**Assignment:** In the entries below, spot each line with the word "pixels" and copy it.

**Material for the task:**

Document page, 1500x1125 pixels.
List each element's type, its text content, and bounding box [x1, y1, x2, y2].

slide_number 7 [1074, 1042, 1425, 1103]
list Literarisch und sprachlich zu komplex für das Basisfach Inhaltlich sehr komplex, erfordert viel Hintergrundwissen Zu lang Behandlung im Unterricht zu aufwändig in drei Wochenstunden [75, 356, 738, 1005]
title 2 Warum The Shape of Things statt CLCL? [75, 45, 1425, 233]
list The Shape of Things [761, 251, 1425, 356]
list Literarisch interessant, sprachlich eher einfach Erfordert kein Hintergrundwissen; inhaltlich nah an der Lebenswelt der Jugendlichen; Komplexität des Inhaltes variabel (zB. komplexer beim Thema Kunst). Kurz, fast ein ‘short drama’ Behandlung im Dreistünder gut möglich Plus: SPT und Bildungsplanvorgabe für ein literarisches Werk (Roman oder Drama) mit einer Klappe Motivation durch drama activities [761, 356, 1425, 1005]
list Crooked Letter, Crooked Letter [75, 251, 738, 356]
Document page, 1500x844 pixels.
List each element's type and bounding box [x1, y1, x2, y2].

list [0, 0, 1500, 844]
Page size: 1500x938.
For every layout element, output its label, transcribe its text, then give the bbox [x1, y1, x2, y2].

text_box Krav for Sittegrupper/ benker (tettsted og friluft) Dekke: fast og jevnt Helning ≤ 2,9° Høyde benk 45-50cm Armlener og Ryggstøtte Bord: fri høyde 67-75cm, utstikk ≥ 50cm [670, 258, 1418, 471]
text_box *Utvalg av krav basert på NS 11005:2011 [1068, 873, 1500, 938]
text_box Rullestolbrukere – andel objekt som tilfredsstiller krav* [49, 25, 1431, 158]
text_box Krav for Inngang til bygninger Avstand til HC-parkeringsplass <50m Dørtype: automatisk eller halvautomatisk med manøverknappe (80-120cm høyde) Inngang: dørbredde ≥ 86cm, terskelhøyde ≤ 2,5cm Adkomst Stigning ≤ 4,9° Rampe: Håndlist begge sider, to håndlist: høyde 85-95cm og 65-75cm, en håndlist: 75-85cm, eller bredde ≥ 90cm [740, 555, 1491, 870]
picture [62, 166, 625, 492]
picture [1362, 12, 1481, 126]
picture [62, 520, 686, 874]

**Result of this exercise:**
Document page, 1500x1125 pixels.
Document page, 1500x844 pixels.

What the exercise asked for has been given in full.